The European Central Bank bond-buying programme has delivered unqualified benefits to Ireland’s economy, Central Bank governor Patrick Honohan has said.
Prof Honohan also acknowledged that the State stands to benefit from large capital gains on the 2013 deal to scrap the Anglo Irish Bank promissory note scheme, but he noted that the potential scale of such gains fluctuates according to conditions in debt markets.
Prof Honohan was speaking at the Oireachtas finance committee, likely to be his final appearance before he leaves Dame Street later this year.
At a hearing dominated by controversy over standard rate variable mortgages, he said the effects of the ECB quantitative easing scheme pass through the economy at large. He also argued that there was a “broad distributional impact” from the programme.
In the Irish context, he said the benefit could be seen in the reduction in Government borrowing costs which had enabled the National Treasury Management Agency to refinance IMF debts carring an interest rate in excess of 5 per cent at “very low” interest rate.

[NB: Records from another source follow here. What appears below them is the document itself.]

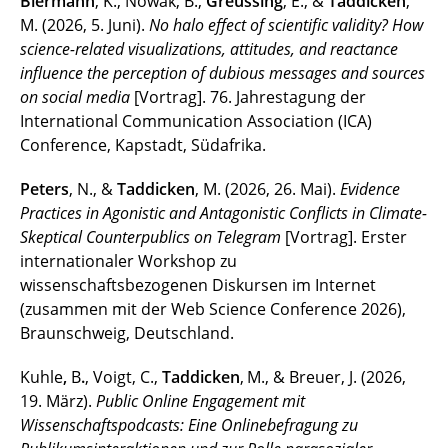
Biermann
, K., Nowak, B.,
Greussing
, E., &
Taddicken
,
M. (2026, 5. Juni).
No halo effect of scientific validity? How
science-related visualizations, attitudes, and reactance
influence the perception of dubious messages and sources
on social media
[Vortrag]. 76. Jahrestagung der
International Communication Association (ICA)
Conference, Kapstadt, Südafrika.
Peters
, N., &
Taddicken
, M. (2026, 26. Mai).
Evidence
Practices in Agonistic and Antagonistic Conflicts in Climate-
Skeptical Counterpublics on Telegram
[Vortrag]. Erster
internationaler Workshop zu
wissenschaftsbezogenen Diskursen im Internet
(zusammen mit der Web Science Conference 2026),
Braunschweig, Deutschland.
Kuhle
,
B
.
, Voigt, C.,
Taddicken
,
M., & Breuer, J. (2026,
19. März).
Public Online Engagement mit
Wissenschaftspodcasts: Eine Onlinebefragung zu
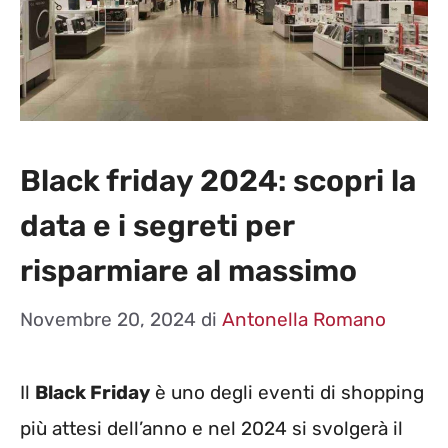
Black friday 2024: scopri la
data e i segreti per
risparmiare al massimo
Novembre 20, 2024
di
Antonella Romano
Il
Black Friday
è uno degli eventi di shopping
più attesi dell’anno e nel 2024 si svolgerà il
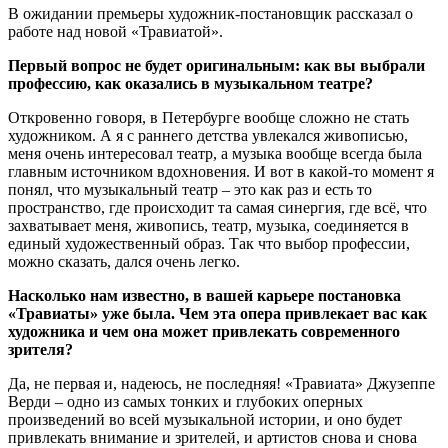
В ожидании премьеры художник-постановщик рассказал о
работе над новой «Травиатой».
Первый вопрос не будет оригинальным: как вы выбрали
профессию, как оказались в музыкальном театре?
Откровенно говоря, в Петербурге вообще сложно не стать
художником. А я с раннего детства увлекался живописью,
меня очень интересовал театр, а музыка вообще всегда была
главным источником вдохновения. И вот в какой-то момент я
понял, что музыкальный театр – это как раз и есть то
пространство, где происходит та самая синергия, где всё, что
захватывает меня, живопись, театр, музыка, соединяется в
единый художественный образ. Так что выбор профессии,
можно сказать, дался очень легко.
Насколько нам известно, в вашей карьере постановка
«Травиаты» уже была. Чем эта опера привлекает вас как
художника и чем она может привлекать современного
зрителя?
Да, не первая и, надеюсь, не последняя! «Травиата» Джузеппе
Верди – одно из самых тонких и глубоких оперных
произведений во всей музыкальной истории, и оно будет
привлекать внимание и зрителей, и артистов снова и снова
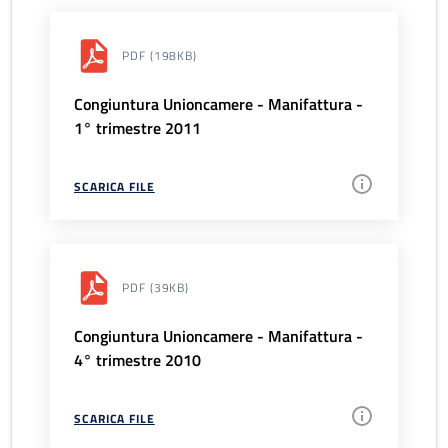
PDF
(198KB)
Congiuntura Unioncamere - Manifattura -
1° trimestre 2011
SCARICA FILE
PDF
(39KB)
Congiuntura Unioncamere - Manifattura -
4° trimestre 2010
SCARICA FILE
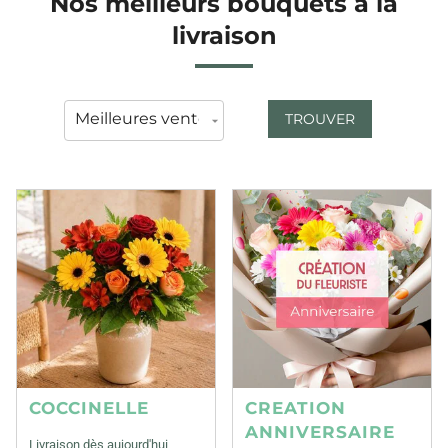
Nos meilleurs bouquets à la
livraison
TROUVER
COCCINELLE
CREATION
ANNIVERSAIRE
Livraison dès aujourd'hui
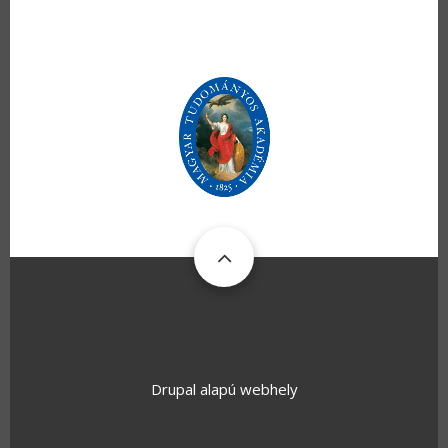
Drupal
alapú webhely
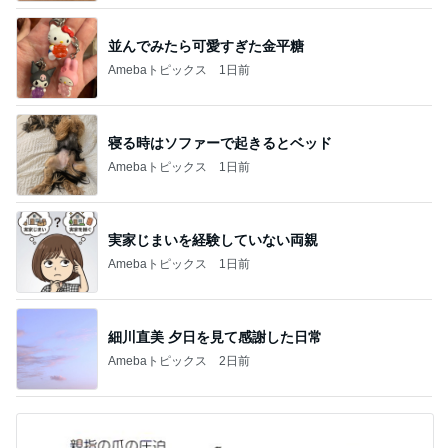
並んでみたら可愛すぎた金平糖
Amebaトピックス
1日前
寝る時はソファーで起きるとベッド
Amebaトピックス
1日前
実家じまいを経験していない両親
Amebaトピックス
1日前
細川直美 夕日を見て感謝した日常
Amebaトピックス
2日前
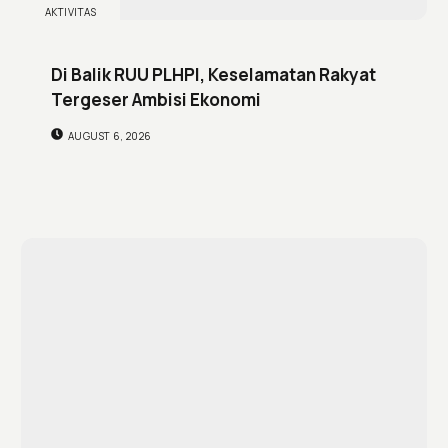
AKTIVITAS
Di Balik RUU PLHPI, Keselamatan Rakyat
Tergeser Ambisi Ekonomi
AUGUST 6, 2026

A further benefit was seen in the reduced cost of servicing tracker mortgages on which the interest rate was contractually tied to the record low ECB rate.
Prof Honohan also said the State benefited from the increase in Central Bank profits arising from favourable market conditions. “This really strong benefit to the public finances has been a boon to Ireland,” he said.
The ECB did not initiate QE for the specific benefit of “overindebted” states such as Ireland “but it has been an unmitigated plus for the Irish economy”.
Anglo promissory note
Of the Anglo promissory note deal, Prof Honohan said the Central Bank had already realised a €1.1 billion gain on the disposal of bonds linked to the transaction. Saying the market valuation of the bond portfolio at the end 2014 was €9 billion greater than the book value, he said this pointed to an unrealised gain of €10 billion at that time.
“The €9 billion isn’t in the bag but if interest rates went up again then the gain would be smaller.”
He said the potential benefit varies: the unrealised capital gain when the bank was publishing its 2014 annual report in April was €13 billion. “I don’t think €9 billion is in the bag. Still, things are going well on the front.”
Prof Honohan replied “yes and no” when asked by Labour TD Pat Rabbitte whether such gains could be interpreted by the man on a bar stool as a “clawback” from the €30 billion-plus cost of rescuing Anglo, later renamed as Irish Bank Resolution Corportation (IBRC).
The interest rate was high when the promissory note went into Anglo as it was “bad time” to carry out such a transaction “What the Government has managed to achieve is a refinancing of that at these extremely low interest rates,” he said.
“Did IBRC still cost us €35 billion? Yes. But now it’s being refinanced in such a way that we only have to borrow maybe in the end, maybe €10 billion less than that.”
Greece
Of the situation in Greece, he responded to questions from Socialist Party TD Paul Murphy that he did not want consider it possible that the country could leave the euro. “I think this scenario painting [is something] I don’t want to get into,” said Prof Honohan, a member of the ECB governing council.
“It does not want to be in a political space,” he said of the ECB’s stance in relatoin to emergency support for Greece. “It’s not possible tnot to be in a political space but it tries to minimise it.”